Responsabilidade Social • 10:08h • 03 de março de 2026
Aquecimento do Atlântico potencializa eventos climáticos extremos
Especialistas explicam que o fenômeno afeta outros oceanos
Jornalista: Carolina Javera MTb 37.921 com informações de Agência Brasil | Foto: Arquivo Âncora1
O aumento constante da temperatura da superfície do Oceano Atlântico tem alterado o regime de chuvas no Brasil e contribuído para eventos extremos, como as fortes precipitações registradas recentemente no litoral paulista e em áreas de Minas Gerais.
De acordo com o meteorologista Marcelo Seluchi, do Centro Nacional de Monitoramento e Alertas de Desastres Naturais, o aquecimento do Atlântico faz parte de uma tendência global que também atinge outros oceanos. A elevação da temperatura intensifica a evaporação, liberando grandes volumes de vapor d’água na atmosfera.
Segundo ele, há um efeito combinado: além dos oceanos mais quentes, a própria atmosfera está mais aquecida em razão das mudanças climáticas. Com isso, a umidade transportada pelos ventos — especialmente pelas frentes frias que avançam do oceano para o continente — encontra condições favoráveis para se transformar em chuvas intensas.
Nos últimos dias, em alguns pontos próximos à costa brasileira, a temperatura da água ficou até 3°C acima da média histórica para o período. Seluchi ressalta que variações de curto prazo podem ocorrer por fatores como correntes marítimas, mas destaca que o mais preocupante é a extensão das áreas com águas mais quentes.
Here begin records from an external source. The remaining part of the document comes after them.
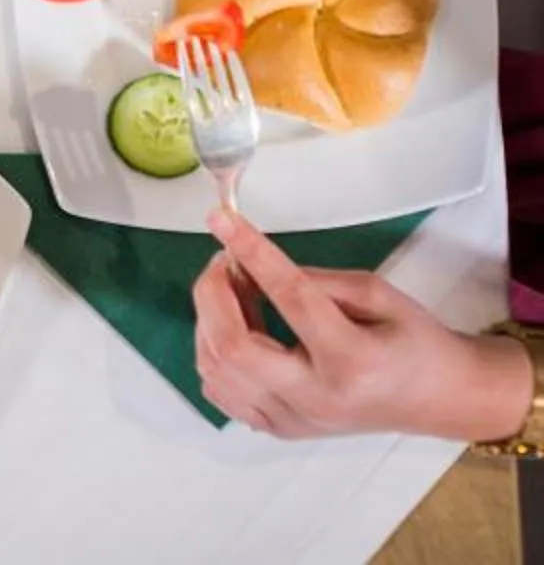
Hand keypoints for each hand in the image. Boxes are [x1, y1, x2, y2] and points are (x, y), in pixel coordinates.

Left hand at [194, 209, 529, 442]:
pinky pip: (222, 391)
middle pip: (232, 347)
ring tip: (236, 290)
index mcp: (352, 359)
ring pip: (216, 370)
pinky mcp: (282, 430)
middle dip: (212, 292)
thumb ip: (314, 279)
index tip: (222, 219)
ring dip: (209, 319)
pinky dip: (214, 352)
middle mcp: (318, 399)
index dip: (250, 252)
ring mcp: (296, 421)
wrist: (439, 399)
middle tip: (226, 259)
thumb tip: (254, 262)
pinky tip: (237, 326)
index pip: (289, 298)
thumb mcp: (375, 292)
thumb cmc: (415, 341)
Quanto maior a mancha de calor no oceano, maior a quantidade de umidade lançada na atmosfera e, consequentemente, maior o potencial para precipitações volumosas.
Dados de monitoramento, incluindo registros de satélite da National Oceanic and Atmospheric Administration (Noaa), indicam que o aquecimento dos oceanos se acelerou nas últimas décadas. Estudo publicado na revista Advances in Atmospheric Sciences aponta que, em 2025, a temperatura média global dos oceanos atingiu novo recorde, impulsionada pelo aumento da concentração de gases de efeito estufa.
A professora Ilana Wainer, do Instituto Oceanográfico da Universidade de São Paulo, afirma que há amplo consenso científico de que o planeta e os oceanos vêm aquecendo desde meados do século XIX, com aceleração mais intensa a partir da década de 1980. Ela explica que esse cenário favorece a ocorrência de ondas de calor marinhas — fenômenos ainda em estudo — que, embora não provoquem sozinhas chuvas extremas, podem intensificá-las dependendo das condições atmosféricas.
Enquanto algumas regiões enfrentam temporais, outras lidam com estiagem e risco de escassez hídrica. Essa irregularidade na distribuição das chuvas também está ligada à degradação ambiental. Além da umidade oceânica, parte significativa do vapor d’água que alimenta as chuvas no país vem da Amazônia, por meio dos chamados “rios voadores” — correntes atmosféricas que transportam umidade da floresta para outras regiões.
Com o desmatamento e a substituição da vegetação nativa por pastagens, a evaporação diminui, reduzindo a oferta de umidade. Esse processo pode criar um ciclo em que chove menos porque o solo está seco, e o solo permanece seco porque chove pouco, agravando os extremos climáticos no país.